Rosemarie Schwaiger vom österreichischen Nachrichtenmagazin "Profil" beschreibt in ihrem online-Artikel vom 19. Jänner 2013 den Wandel Schladming - von der netten Kleinstadt zur WM-Stadt mit Bausünden.

Beispiel Gästehaus Waschl in Schladming

die Lage des Gästehauses Waschl (links im Bild): rechts die Tribünenaufgänge und ganz links die Platzhirsch-Bar

Schwaiger wirft einen Blick auf die Seite des Gästehauses Waschl im Internet[1], wo neben einem Bild, das einen kleinen beschaulichen Bau zeigt, zu lesen steht Nichtraucherhaus in Bestlage! und Direkt an der Planai Talstation gelegen. Das Haus macht auf Schwaiger einen angenehmen Eindruck und sie begab sich zu einem Lokalaugenschein. Im Haus fand sie auch alles so vor, wie es Bild und die wenigen Zeilen im Internet versprechen. Doch, so meint die Journalistin, einen angenehmen Urlaub könne man in diesem Haus wohl nur dann verbringen, wenn man die Umgebung ausblenden könne.

DATENEINTRÄGE.
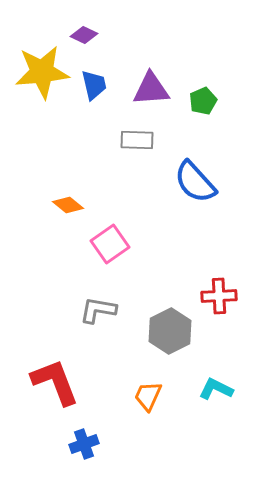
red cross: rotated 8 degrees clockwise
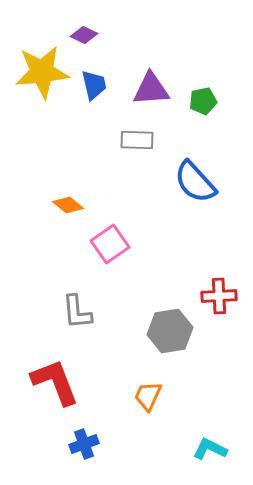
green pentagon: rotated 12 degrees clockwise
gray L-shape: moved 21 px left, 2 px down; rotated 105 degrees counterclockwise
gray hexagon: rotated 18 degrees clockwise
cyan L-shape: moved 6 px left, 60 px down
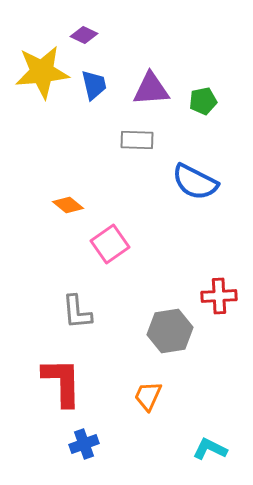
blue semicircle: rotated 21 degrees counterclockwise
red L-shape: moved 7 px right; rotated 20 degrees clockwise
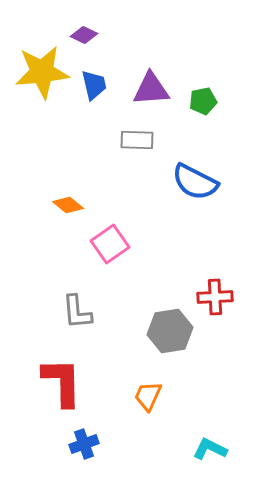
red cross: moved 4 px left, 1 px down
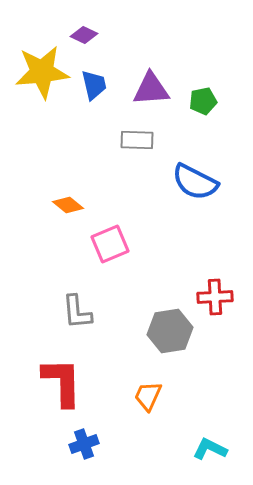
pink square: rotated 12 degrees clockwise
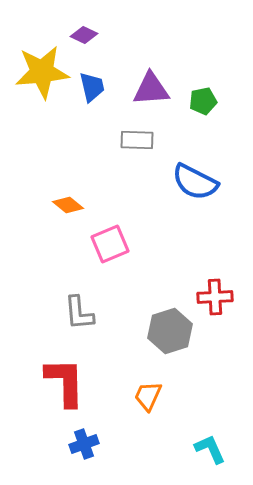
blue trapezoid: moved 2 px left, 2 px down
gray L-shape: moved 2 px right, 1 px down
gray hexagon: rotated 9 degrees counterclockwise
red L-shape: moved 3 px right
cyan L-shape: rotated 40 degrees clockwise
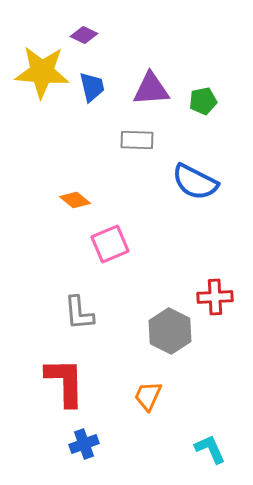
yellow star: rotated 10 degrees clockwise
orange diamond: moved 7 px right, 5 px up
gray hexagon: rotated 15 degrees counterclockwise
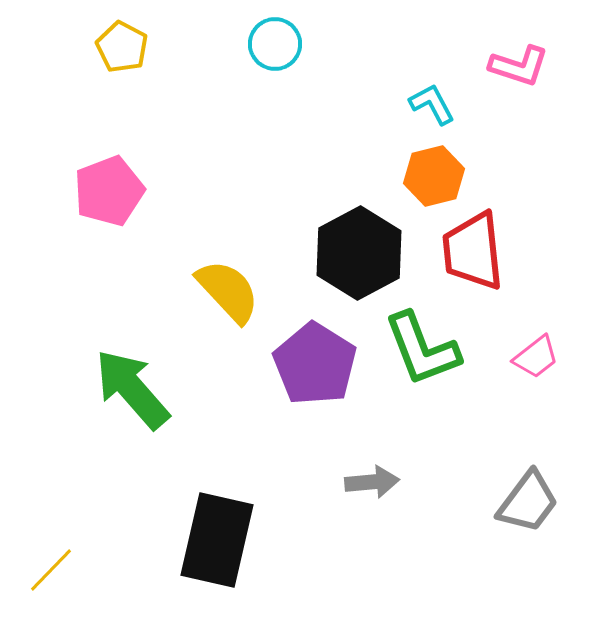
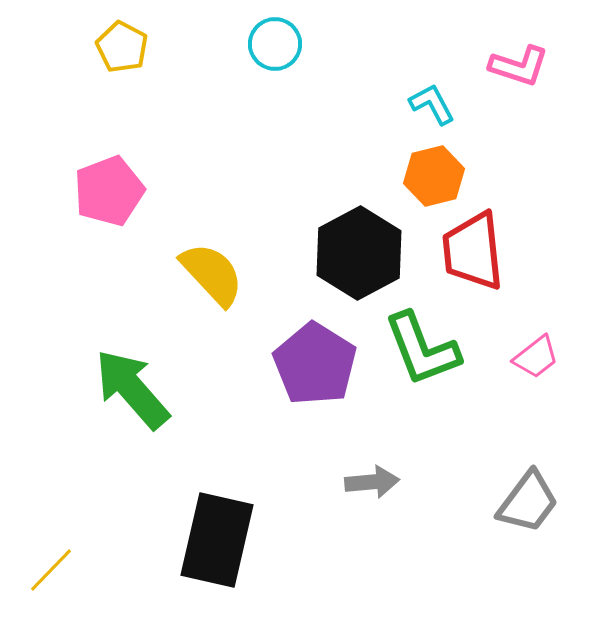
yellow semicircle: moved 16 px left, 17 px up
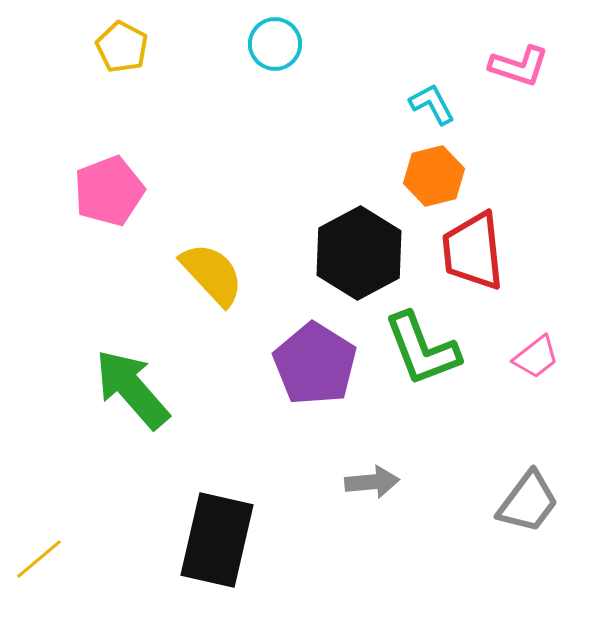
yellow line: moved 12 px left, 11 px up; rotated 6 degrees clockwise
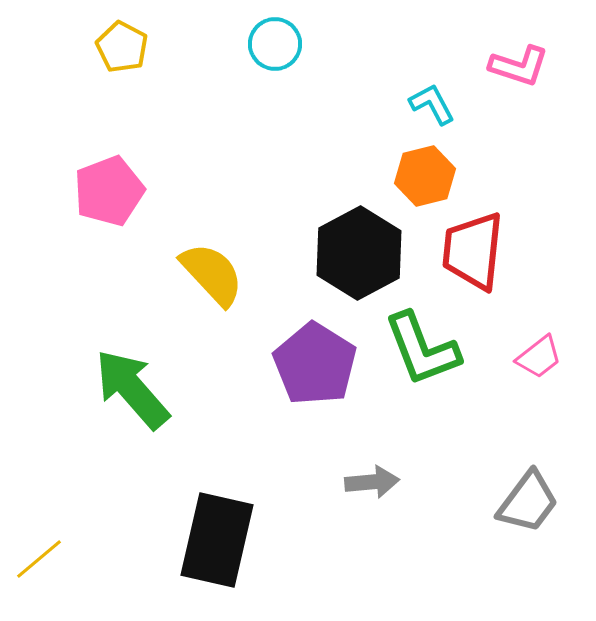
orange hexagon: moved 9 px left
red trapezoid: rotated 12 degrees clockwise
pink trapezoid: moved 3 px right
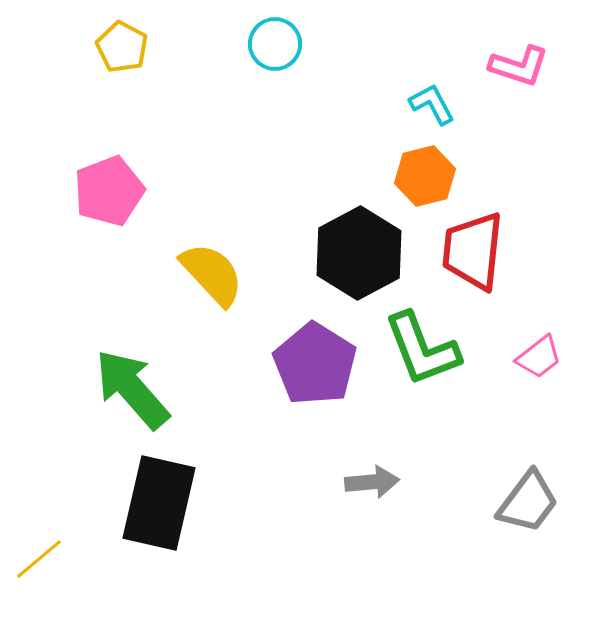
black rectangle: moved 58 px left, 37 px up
...
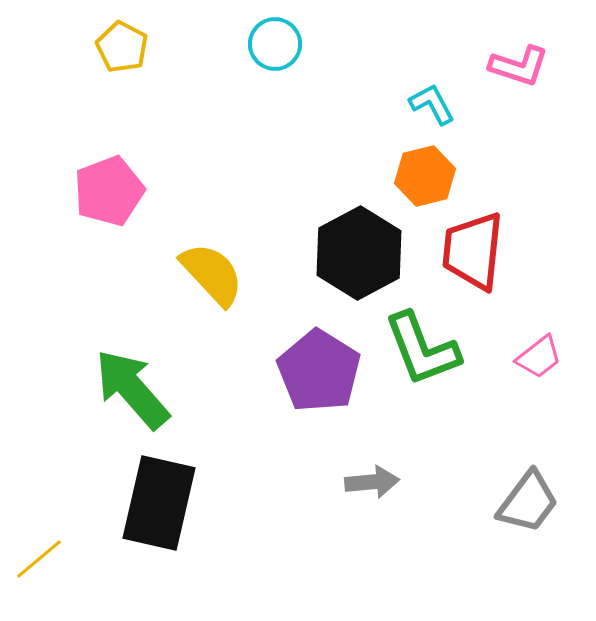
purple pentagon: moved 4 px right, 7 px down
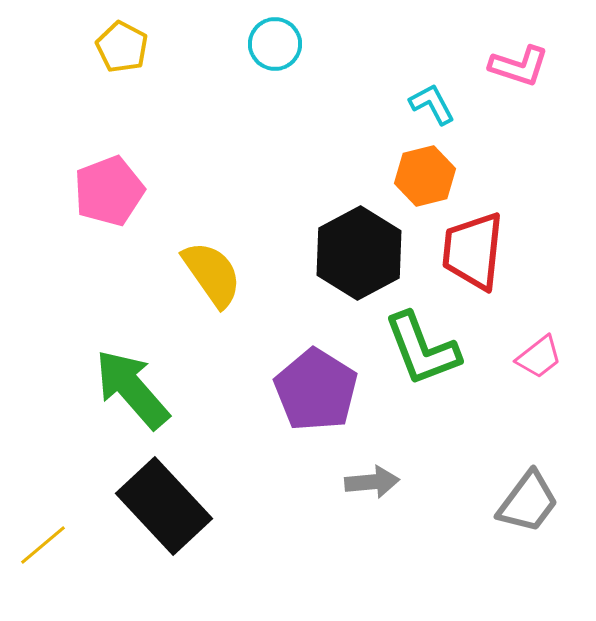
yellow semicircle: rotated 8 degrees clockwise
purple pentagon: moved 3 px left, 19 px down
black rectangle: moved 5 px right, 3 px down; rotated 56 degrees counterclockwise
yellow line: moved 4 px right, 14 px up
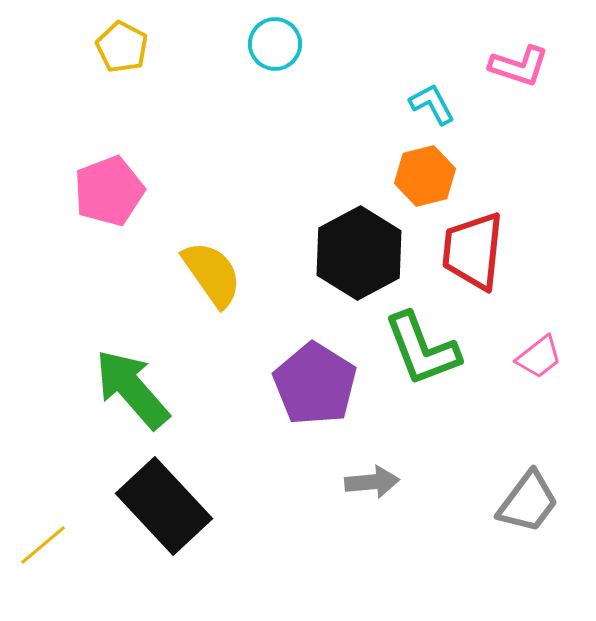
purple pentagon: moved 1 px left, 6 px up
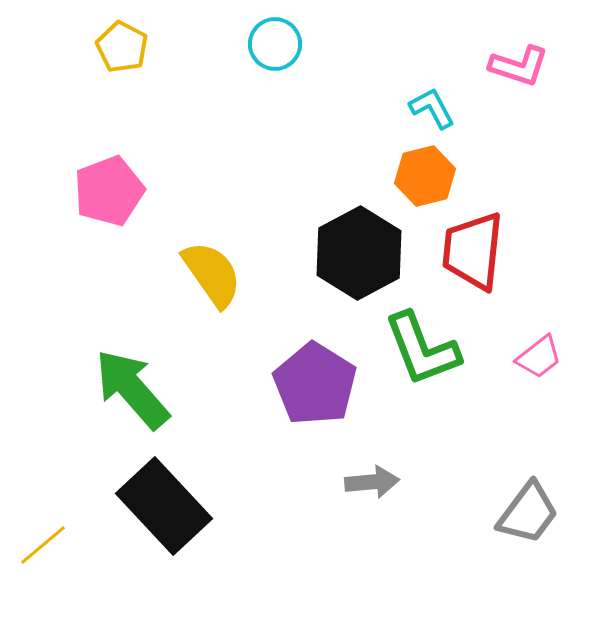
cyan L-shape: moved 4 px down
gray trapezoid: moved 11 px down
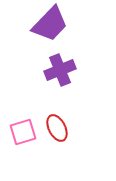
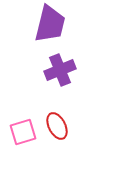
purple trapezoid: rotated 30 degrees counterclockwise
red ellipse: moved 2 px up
...
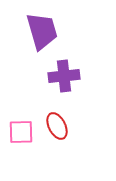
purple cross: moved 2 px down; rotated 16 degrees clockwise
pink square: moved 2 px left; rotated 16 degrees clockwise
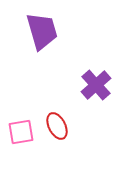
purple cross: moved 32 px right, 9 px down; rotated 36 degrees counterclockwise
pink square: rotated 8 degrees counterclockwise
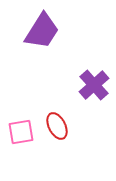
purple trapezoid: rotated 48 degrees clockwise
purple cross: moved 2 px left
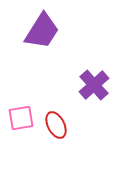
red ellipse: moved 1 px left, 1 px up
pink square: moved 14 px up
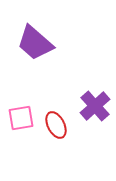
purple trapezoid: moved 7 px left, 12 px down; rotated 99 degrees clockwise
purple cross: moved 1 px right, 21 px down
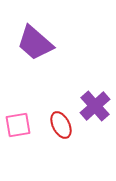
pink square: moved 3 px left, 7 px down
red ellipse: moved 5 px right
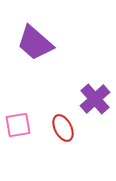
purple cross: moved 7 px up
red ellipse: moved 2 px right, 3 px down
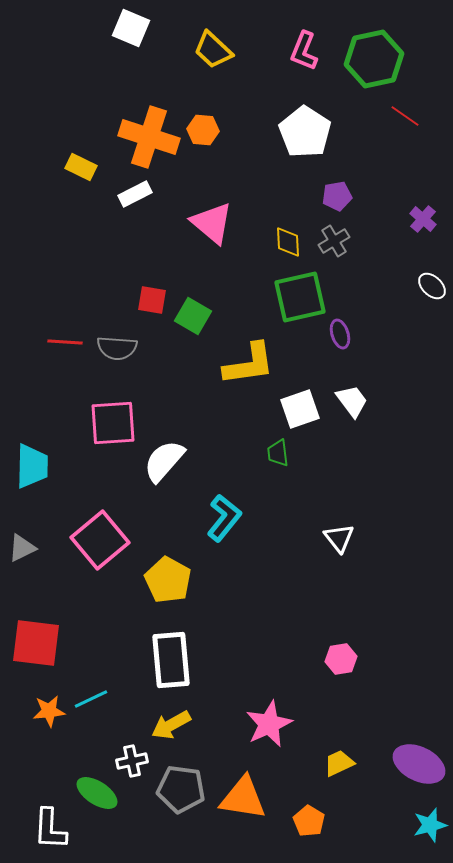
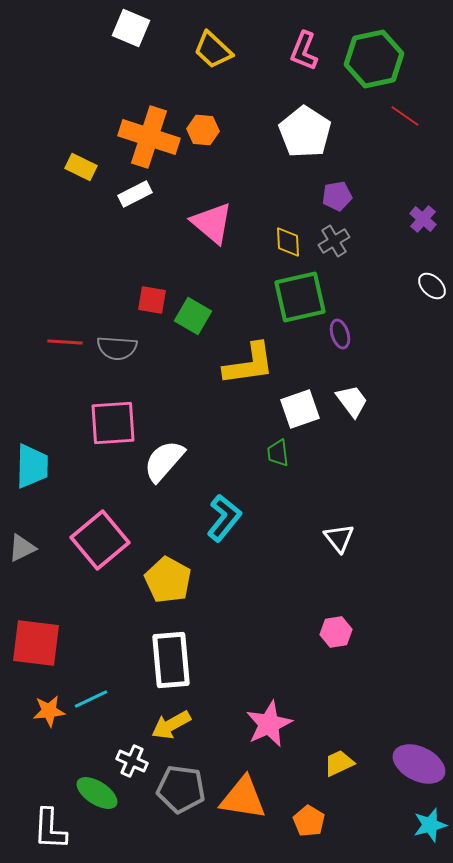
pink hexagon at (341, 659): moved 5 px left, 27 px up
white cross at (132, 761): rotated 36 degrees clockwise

AUFGABE 1. Entscheide für jede Aussage mit Ja oder Nein, ob sie mit dem Auszug über Schladming übereinstimmt, und zitiere jeweils wörtlich die entscheidende Stelle: (a) Der Online-Artikel von Rosemarie Schwaiger stammt vom 19. Jänner 2013. (b) Im Gästehaus Waschl fand Schwaiger Zustände vor, die nicht zu den Angaben im Internet passten. (c) Laut Internetseite liegt das Gästehaus direkt an der Planai Talstation.
AUFGABE 2. Nenne laut dem Auszug über Schladming das Nachrichtenmagazin, für das Rosemarie Schwaiger schreibt.
Die Zeilen stammen aus einer anderen Quelle als der Auszug.

LÖSUNG 1.
(a) Ja: „in ihrem online-Artikel vom 19. Jänner 2013“
(b) Nein: „Im Haus fand sie auch alles so vor, wie es Bild und die wenigen Zeilen im Internet versprechen.“
(c) Ja: „Direkt an der Planai Talstation gelegen“

LÖSUNG 2. Das österreichische Nachrichtenmagazin „Profil“.